TASK INSTRUCTIONS:
Each line in the records below that has the word "worn" should be copied.
*** Opening SUPPLIED INFORMATION ***
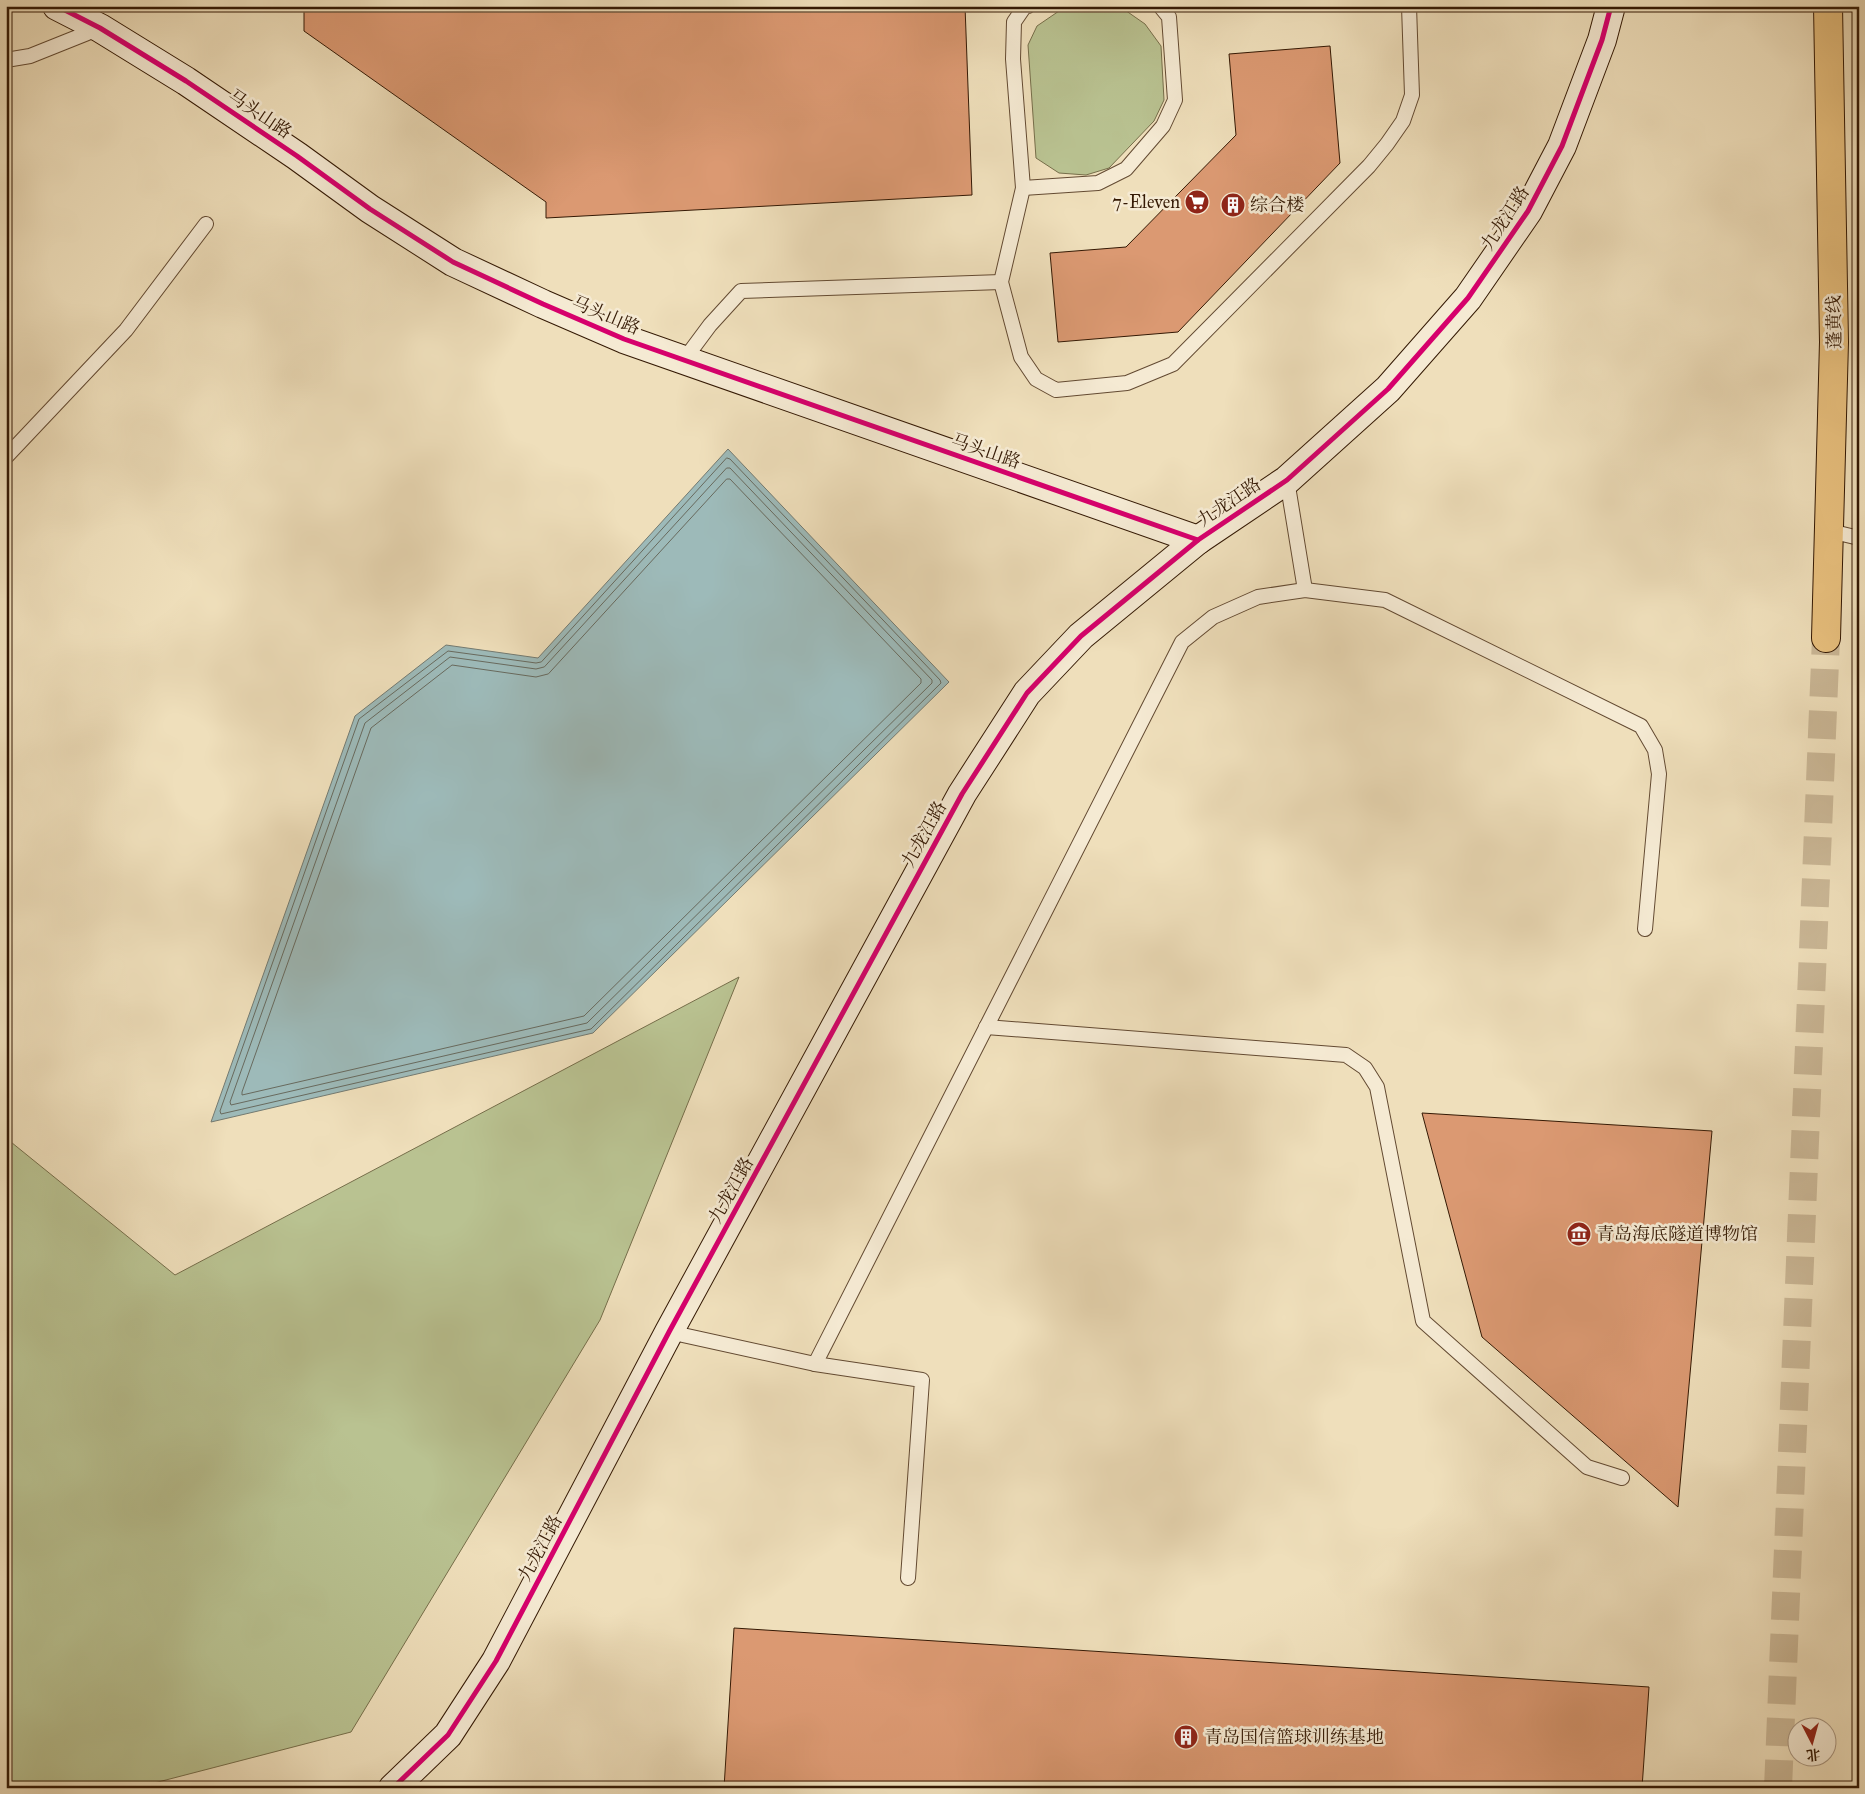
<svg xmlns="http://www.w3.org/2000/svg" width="1865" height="1794" viewBox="0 0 1865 1794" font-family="'IM FELL Great Primer','Noto Serif SC',serif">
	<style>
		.green { fill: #b9c291; stroke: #766e4a }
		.water { fill: #9dbab9; stroke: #737a71 }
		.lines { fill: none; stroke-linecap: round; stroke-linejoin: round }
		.shore { stroke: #686a5e; stroke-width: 1 }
		.building { fill: #db9972; stroke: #341904 }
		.highway-tunnel { stroke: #cab796; stroke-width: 28; stroke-dasharray: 28 14; stroke-linecap: butt }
		.lane-casing { stroke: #634a32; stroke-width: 16 }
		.secondary-casing { stroke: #341904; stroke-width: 30 }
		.highway-casing { stroke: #341904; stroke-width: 30 }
		.lane { stroke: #f5ead3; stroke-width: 14 }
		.secondary { stroke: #f5ead3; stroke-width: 28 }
		.highway { stroke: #e8c07e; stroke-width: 28 }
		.cycleway-casing { stroke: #f5ead3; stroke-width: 8 }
		.cycleway { stroke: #d6006c; stroke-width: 5 }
		.labels { text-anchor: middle; stroke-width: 5; stroke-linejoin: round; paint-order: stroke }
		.street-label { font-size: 18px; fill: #341904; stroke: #f5ead3 }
		.poi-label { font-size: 18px; fill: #341904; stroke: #f5ead3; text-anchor: start }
	</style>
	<rect width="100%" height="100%" fill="#efdfbb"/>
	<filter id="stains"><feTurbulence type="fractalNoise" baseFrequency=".004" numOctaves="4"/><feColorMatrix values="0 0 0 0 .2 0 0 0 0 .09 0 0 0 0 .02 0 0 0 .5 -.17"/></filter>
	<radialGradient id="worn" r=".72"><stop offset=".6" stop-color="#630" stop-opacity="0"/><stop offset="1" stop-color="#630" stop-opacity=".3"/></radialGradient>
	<g class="green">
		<path d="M1122,8l23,16 16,22 3,54 -10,21 -45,47 -23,7 -27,-2 -23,-15 -8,-113 9,-19 22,-15z"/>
		<path d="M739,977l-139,343 -249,412 -216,56h-129v-650l169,137z"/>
	</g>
	<path class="water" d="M728,449l221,233 -356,351 -382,89 144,-406 91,-71 92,13z"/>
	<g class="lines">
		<g class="shore">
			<path d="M727,458l3,1 210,221 1,3 -350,346 -370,85 -1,-3 139,-392 89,-68 88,12 5,-1z"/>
			<path d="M727,468h3l202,212v3l-345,340 -356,82 -1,-3 135,-379 85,-66 86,12 8,-2z"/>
			<path d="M727,479h3l191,200v4l-337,333 -342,79v-3l129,-364 81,-63 84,12 12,-3z"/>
		</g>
	</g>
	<g class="building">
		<path d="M304,6h661l7,189 -426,23v-16l-242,-171z"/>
		<path d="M1330,46l10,117 -162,169 -120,10 -8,-89 76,-6 110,-112 -7,-81z"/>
		<path d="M1422,1113l290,18 -34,376 -196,-170z"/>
		<path d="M734,1628l915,59 -7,101h-918z"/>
	</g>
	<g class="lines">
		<path class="highway-tunnel" d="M1778,1788l48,-1150"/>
		<defs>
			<g id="lane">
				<path d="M1028,6h-3l-11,16 -1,37 10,129 -22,94 20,75 15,22 20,11 71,-7 46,-19 196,-198 18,-22 16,-23 9,-26 -3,-89"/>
				<path d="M6,60l24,-4 70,-28"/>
				<path d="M1023,188l75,-5 28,-14 37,-43 12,-26 -6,-83 -9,-11"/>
				<path d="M684,360l26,-35 31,-34 260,-9"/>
				<path d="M6,457l120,-127 80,-106"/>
				<path d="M1287,480l18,110"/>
				<path d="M1830,531l29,7"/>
				<path d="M986,1027l360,28 19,13 12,19 46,234 164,146 35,11"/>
				<path d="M669,1332l146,32 107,16 -14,198"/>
				<path d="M815,1364l367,-722 31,-25 45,-20 47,-7 80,10 256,126 14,24 4,24 -14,155"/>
			</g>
			<g id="secondary">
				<path d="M57,6l43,22 86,53 111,75 73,53 83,53 90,42 81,35 574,201"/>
				<path d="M393,1788l55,-53 48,-74 173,-329 293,-538 65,-101 54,-57 117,-96 89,-60 101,-91 80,-91 60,-87 34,-65 40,-106 9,-34"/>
			</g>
			<path id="highway" d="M1826,638l8,-296 -6,-336"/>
		</defs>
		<use href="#lane" class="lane-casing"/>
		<use href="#secondary" class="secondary-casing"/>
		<use href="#highway" class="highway-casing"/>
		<use href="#lane" class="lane"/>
		<use href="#secondary" class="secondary"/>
		<use href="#highway" class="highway"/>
		<defs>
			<g id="cycleway">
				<path d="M57,6l43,22 86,53 111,75 73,53 83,53 90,42 81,35 574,201"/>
				<path d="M393,1788l55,-53 48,-74 173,-329 293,-538 65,-101 54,-57 117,-96 89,-60 101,-91 80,-91 60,-87 34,-65 40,-106 9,-34"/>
			</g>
		</defs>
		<use href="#cycleway" class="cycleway-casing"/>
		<use href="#cycleway" class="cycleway"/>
	</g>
	<defs>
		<symbol id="supermarket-disc" viewBox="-11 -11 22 22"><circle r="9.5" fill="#8f2418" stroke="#f5ead3"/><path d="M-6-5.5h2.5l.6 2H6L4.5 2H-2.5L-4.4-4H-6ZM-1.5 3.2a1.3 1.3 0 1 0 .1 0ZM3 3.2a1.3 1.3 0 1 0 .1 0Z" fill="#fff"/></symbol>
		<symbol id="building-disc" viewBox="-11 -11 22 22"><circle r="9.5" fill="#8f2418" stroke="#f5ead3"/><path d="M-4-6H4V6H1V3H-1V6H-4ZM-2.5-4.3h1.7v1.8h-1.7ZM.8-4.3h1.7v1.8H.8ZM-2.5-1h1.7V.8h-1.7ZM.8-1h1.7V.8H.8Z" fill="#fff"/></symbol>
		<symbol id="museum-disc" viewBox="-11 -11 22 22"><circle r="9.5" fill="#8f2418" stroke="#f5ead3"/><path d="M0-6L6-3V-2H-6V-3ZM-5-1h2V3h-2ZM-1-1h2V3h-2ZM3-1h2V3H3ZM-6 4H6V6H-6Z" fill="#fff"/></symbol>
	</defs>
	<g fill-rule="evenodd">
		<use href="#supermarket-disc" x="1183" y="188" width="28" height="28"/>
		<use href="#building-disc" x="1219" y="191" width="28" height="28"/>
		<use href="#museum-disc" x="1565" y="1220" width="28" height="28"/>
		<use href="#building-disc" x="1172" y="1723" width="28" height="28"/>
	</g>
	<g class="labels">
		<g class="street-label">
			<text transform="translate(260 114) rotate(34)" y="6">马头山路</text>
			<text transform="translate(1505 218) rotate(-57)" y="6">九龙江路</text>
			<text transform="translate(606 315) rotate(23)" y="6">马头山路</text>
			<text transform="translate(1834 322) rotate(-91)" y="6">蓬黄线</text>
			<text transform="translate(986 451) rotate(19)" y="6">马头山路</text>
			<text transform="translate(1229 502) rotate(-34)" y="6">九龙江路</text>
			<text transform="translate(924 834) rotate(-61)" y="6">九龙江路</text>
			<text transform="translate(731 1190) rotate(-61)" y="6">九龙江路</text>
			<text transform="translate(540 1548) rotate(-62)" y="6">九龙江路</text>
		</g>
		<g class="poi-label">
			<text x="1180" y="208" text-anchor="end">7-Eleven</text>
			<text x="1250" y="211">综合楼</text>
			<text x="1596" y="1240">青岛海底隧道博物馆</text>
			<text x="1204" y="1743">青岛国信篮球训练基地</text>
		</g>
	</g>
	<rect width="1865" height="1794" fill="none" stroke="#efdfbb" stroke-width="25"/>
	<rect x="8" y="8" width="1850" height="1779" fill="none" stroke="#341904" stroke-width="2.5"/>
	<rect x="12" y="12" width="1840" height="1769" fill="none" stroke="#341904"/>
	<g transform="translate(1812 1742) rotate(174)"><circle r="24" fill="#f5ead3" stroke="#a89680"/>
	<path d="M0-4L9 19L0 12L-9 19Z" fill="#8f2418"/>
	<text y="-8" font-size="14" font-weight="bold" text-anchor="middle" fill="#341904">北</text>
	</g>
	<rect width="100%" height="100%" filter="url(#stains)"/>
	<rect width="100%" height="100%" fill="url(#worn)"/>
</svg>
*** Closing SUPPLIED INFORMATION ***
EXERCISE SOLUTION:
	<radialGradient id="worn" r=".72"><stop offset=".6" stop-color="#630" stop-opacity="0"/><stop offset="1" stop-color="#630" stop-opacity=".3"/></radialGradient>
	<rect width="100%" height="100%" fill="url(#worn)"/>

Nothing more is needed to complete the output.